Task directions - Pull each line containing "coordinate" out of the listing below.

Dataset excerpt -

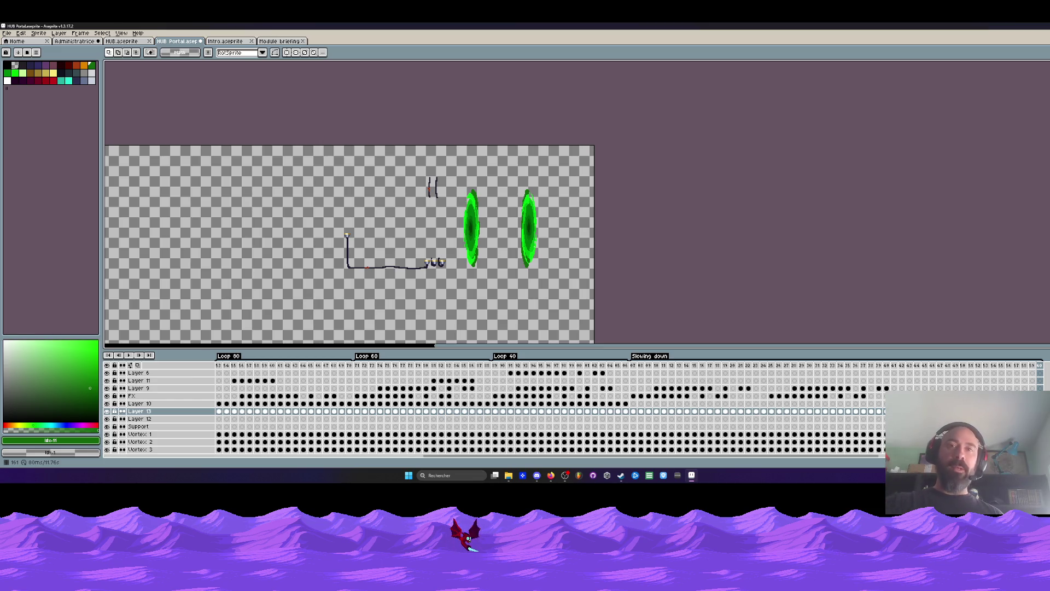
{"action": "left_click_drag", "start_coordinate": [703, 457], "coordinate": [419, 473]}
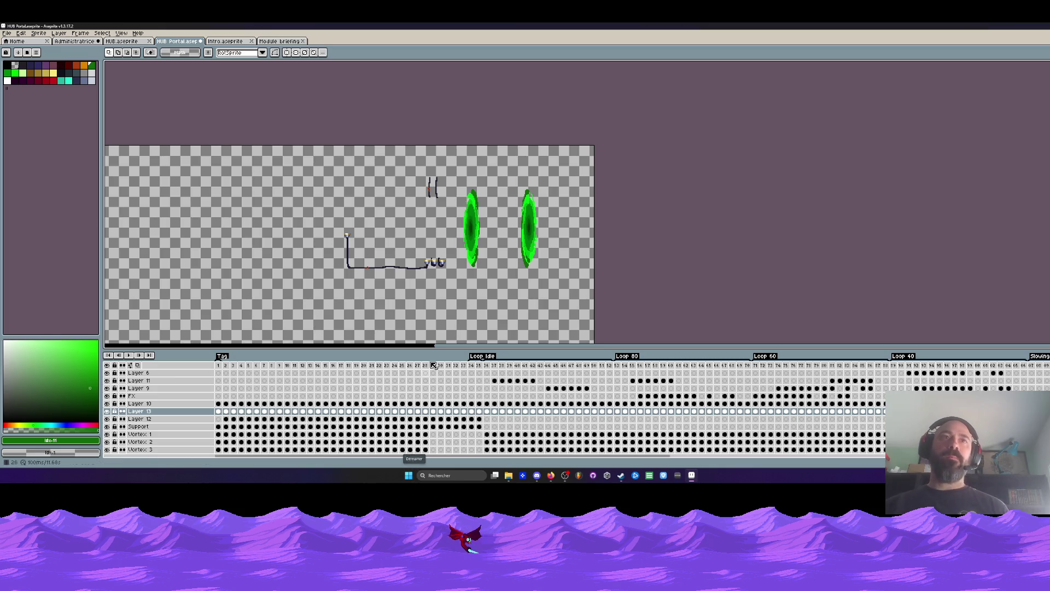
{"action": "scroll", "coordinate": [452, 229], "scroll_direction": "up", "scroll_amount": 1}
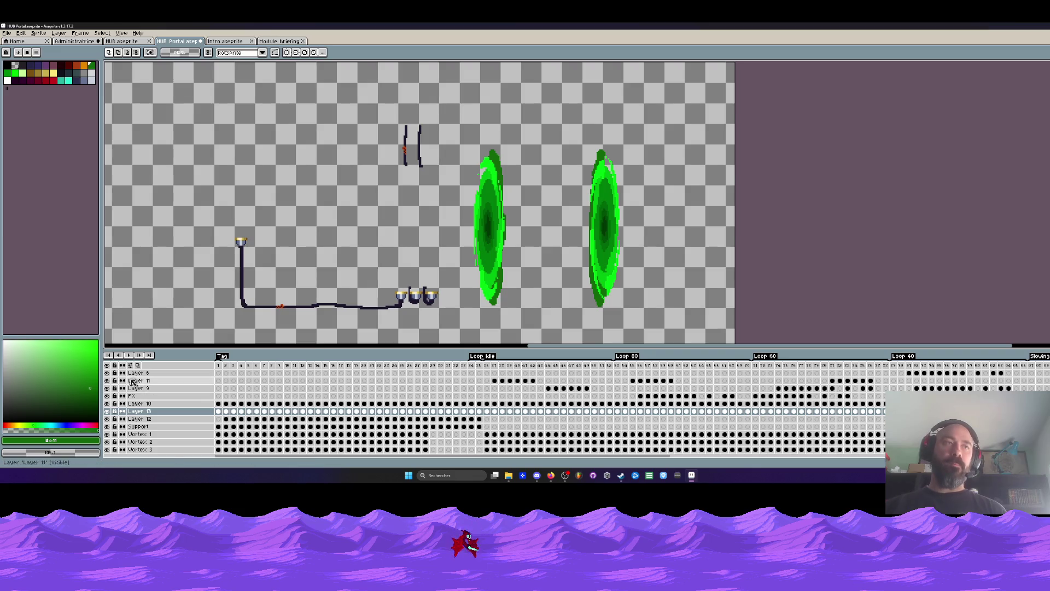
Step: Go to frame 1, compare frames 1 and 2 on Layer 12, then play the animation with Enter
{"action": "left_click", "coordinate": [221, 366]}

Reply to the task -
{"action": "left_click_drag", "start_coordinate": [703, 457], "coordinate": [419, 473]}
{"action": "scroll", "coordinate": [452, 229], "scroll_direction": "up", "scroll_amount": 1}
{"action": "left_click", "coordinate": [221, 366]}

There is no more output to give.